_Records supplied_:
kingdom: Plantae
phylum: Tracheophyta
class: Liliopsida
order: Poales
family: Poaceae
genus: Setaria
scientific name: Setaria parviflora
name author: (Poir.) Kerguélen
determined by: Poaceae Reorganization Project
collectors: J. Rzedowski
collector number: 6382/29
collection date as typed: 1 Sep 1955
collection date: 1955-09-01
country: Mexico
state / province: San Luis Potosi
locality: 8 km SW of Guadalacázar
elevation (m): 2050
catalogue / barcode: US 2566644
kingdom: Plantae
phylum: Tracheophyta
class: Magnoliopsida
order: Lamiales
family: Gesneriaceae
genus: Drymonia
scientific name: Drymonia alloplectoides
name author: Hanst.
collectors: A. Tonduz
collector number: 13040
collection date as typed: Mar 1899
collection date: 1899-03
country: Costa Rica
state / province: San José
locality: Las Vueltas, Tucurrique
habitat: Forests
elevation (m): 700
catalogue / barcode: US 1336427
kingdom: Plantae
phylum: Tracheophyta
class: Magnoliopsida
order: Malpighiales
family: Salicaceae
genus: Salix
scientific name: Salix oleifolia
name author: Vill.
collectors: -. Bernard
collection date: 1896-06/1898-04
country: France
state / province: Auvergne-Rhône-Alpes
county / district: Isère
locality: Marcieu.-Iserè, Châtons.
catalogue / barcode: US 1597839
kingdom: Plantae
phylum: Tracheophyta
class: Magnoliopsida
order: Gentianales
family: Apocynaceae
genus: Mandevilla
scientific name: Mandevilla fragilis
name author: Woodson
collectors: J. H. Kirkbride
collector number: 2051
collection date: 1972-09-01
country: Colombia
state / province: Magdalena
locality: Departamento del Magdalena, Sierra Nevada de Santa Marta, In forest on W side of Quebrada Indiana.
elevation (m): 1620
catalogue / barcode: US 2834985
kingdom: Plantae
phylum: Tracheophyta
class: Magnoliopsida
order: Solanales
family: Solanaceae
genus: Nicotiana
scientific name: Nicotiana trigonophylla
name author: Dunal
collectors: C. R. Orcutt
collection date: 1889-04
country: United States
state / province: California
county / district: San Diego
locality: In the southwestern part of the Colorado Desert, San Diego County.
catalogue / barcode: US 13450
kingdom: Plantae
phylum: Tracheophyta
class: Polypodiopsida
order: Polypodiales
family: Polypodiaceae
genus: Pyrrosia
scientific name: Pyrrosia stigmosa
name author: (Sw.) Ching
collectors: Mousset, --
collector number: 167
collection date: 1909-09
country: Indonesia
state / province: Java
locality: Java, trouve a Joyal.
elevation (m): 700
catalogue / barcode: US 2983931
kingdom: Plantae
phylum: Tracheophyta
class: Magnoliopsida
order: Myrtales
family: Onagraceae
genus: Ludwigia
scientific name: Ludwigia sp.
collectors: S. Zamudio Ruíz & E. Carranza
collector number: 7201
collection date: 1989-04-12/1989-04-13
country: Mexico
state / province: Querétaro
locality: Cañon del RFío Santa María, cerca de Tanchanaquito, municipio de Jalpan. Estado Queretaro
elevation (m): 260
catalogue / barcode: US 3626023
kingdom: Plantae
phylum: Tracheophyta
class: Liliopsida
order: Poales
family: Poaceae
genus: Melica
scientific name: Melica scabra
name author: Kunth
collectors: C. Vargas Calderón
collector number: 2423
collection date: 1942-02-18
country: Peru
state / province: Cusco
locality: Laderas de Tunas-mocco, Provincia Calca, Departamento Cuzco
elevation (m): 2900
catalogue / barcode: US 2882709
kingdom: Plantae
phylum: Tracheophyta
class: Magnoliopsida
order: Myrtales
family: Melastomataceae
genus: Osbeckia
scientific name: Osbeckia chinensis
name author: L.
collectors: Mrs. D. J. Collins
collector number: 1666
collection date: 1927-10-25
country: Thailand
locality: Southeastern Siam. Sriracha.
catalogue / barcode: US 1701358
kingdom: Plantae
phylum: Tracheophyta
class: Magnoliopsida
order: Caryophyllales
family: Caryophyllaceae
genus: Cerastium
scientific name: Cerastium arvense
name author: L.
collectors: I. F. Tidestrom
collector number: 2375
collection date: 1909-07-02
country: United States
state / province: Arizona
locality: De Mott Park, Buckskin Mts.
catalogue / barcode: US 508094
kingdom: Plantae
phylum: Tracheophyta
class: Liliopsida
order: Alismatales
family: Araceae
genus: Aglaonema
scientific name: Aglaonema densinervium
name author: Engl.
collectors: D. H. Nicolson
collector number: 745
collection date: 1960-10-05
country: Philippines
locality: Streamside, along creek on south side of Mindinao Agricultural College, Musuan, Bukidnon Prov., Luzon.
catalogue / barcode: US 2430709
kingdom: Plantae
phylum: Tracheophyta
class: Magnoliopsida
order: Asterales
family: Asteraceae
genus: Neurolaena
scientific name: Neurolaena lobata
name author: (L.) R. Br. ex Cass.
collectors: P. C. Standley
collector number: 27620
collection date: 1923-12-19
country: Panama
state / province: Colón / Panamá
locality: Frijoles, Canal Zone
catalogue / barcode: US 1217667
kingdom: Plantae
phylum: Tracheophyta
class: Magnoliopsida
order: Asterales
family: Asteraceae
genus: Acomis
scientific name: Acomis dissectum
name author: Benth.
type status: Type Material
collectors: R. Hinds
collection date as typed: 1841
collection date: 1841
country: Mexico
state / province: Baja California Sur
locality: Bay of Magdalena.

_Objective_: Reproduce all of the rows above verbatim, line for line, without changing or omitting anything.

_Answer in full_:
kingdom: Plantae
phylum: Tracheophyta
class: Liliopsida
order: Poales
family: Poaceae
genus: Setaria
scientific name: Setaria parviflora
name author: (Poir.) Kerguélen
determined by: Poaceae Reorganization Project
collectors: J. Rzedowski
collector number: 6382/29
collection date as typed: 1 Sep 1955
collection date: 1955-09-01
country: Mexico
state / province: San Luis Potosi
locality: 8 km SW of Guadalacázar
elevation (m): 2050
catalogue / barcode: US 2566644
kingdom: Plantae
phylum: Tracheophyta
class: Magnoliopsida
order: Lamiales
family: Gesneriaceae
genus: Drymonia
scientific name: Drymonia alloplectoides
name author: Hanst.
collectors: A. Tonduz
collector number: 13040
collection date as typed: Mar 1899
collection date: 1899-03
country: Costa Rica
state / province: San José
locality: Las Vueltas, Tucurrique
habitat: Forests
elevation (m): 700
catalogue / barcode: US 1336427
kingdom: Plantae
phylum: Tracheophyta
class: Magnoliopsida
order: Malpighiales
family: Salicaceae
genus: Salix
scientific name: Salix oleifolia
name author: Vill.
collectors: -. Bernard
collection date: 1896-06/1898-04
country: France
state / province: Auvergne-Rhône-Alpes
county / district: Isère
locality: Marcieu.-Iserè, Châtons.
catalogue / barcode: US 1597839
kingdom: Plantae
phylum: Tracheophyta
class: Magnoliopsida
order: Gentianales
family: Apocynaceae
genus: Mandevilla
scientific name: Mandevilla fragilis
name author: Woodson
collectors: J. H. Kirkbride
collector number: 2051
collection date: 1972-09-01
country: Colombia
state / province: Magdalena
locality: Departamento del Magdalena, Sierra Nevada de Santa Marta, In forest on W side of Quebrada Indiana.
elevation (m): 1620
catalogue / barcode: US 2834985
kingdom: Plantae
phylum: Tracheophyta
class: Magnoliopsida
order: Solanales
family: Solanaceae
genus: Nicotiana
scientific name: Nicotiana trigonophylla
name author: Dunal
collectors: C. R. Orcutt
collection date: 1889-04
country: United States
state / province: California
county / district: San Diego
locality: In the southwestern part of the Colorado Desert, San Diego County.
catalogue / barcode: US 13450
kingdom: Plantae
phylum: Tracheophyta
class: Polypodiopsida
order: Polypodiales
family: Polypodiaceae
genus: Pyrrosia
scientific name: Pyrrosia stigmosa
name author: (Sw.) Ching
collectors: Mousset, --
collector number: 167
collection date: 1909-09
country: Indonesia
state / province: Java
locality: Java, trouve a Joyal.
elevation (m): 700
catalogue / barcode: US 2983931
kingdom: Plantae
phylum: Tracheophyta
class: Magnoliopsida
order: Myrtales
family: Onagraceae
genus: Ludwigia
scientific name: Ludwigia sp.
collectors: S. Zamudio Ruíz & E. Carranza
collector number: 7201
collection date: 1989-04-12/1989-04-13
country: Mexico
state / province: Querétaro
locality: Cañon del RFío Santa María, cerca de Tanchanaquito, municipio de Jalpan. Estado Queretaro
elevation (m): 260
catalogue / barcode: US 3626023
kingdom: Plantae
phylum: Tracheophyta
class: Liliopsida
order: Poales
family: Poaceae
genus: Melica
scientific name: Melica scabra
name author: Kunth
collectors: C. Vargas Calderón
collector number: 2423
collection date: 1942-02-18
country: Peru
state / province: Cusco
locality: Laderas de Tunas-mocco, Provincia Calca, Departamento Cuzco
elevation (m): 2900
catalogue / barcode: US 2882709
kingdom: Plantae
phylum: Tracheophyta
class: Magnoliopsida
order: Myrtales
family: Melastomataceae
genus: Osbeckia
scientific name: Osbeckia chinensis
name author: L.
collectors: Mrs. D. J. Collins
collector number: 1666
collection date: 1927-10-25
country: Thailand
locality: Southeastern Siam. Sriracha.
catalogue / barcode: US 1701358
kingdom: Plantae
phylum: Tracheophyta
class: Magnoliopsida
order: Caryophyllales
family: Caryophyllaceae
genus: Cerastium
scientific name: Cerastium arvense
name author: L.
collectors: I. F. Tidestrom
collector number: 2375
collection date: 1909-07-02
country: United States
state / province: Arizona
locality: De Mott Park, Buckskin Mts.
catalogue / barcode: US 508094
kingdom: Plantae
phylum: Tracheophyta
class: Liliopsida
order: Alismatales
family: Araceae
genus: Aglaonema
scientific name: Aglaonema densinervium
name author: Engl.
collectors: D. H. Nicolson
collector number: 745
collection date: 1960-10-05
country: Philippines
locality: Streamside, along creek on south side of Mindinao Agricultural College, Musuan, Bukidnon Prov., Luzon.
catalogue / barcode: US 2430709
kingdom: Plantae
phylum: Tracheophyta
class: Magnoliopsida
order: Asterales
family: Asteraceae
genus: Neurolaena
scientific name: Neurolaena lobata
name author: (L.) R. Br. ex Cass.
collectors: P. C. Standley
collector number: 27620
collection date: 1923-12-19
country: Panama
state / province: Colón / Panamá
locality: Frijoles, Canal Zone
catalogue / barcode: US 1217667
kingdom: Plantae
phylum: Tracheophyta
class: Magnoliopsida
order: Asterales
family: Asteraceae
genus: Acomis
scientific name: Acomis dissectum
name author: Benth.
type status: Type Material
collectors: R. Hinds
collection date as typed: 1841
collection date: 1841
country: Mexico
state / province: Baja California Sur
locality: Bay of Magdalena.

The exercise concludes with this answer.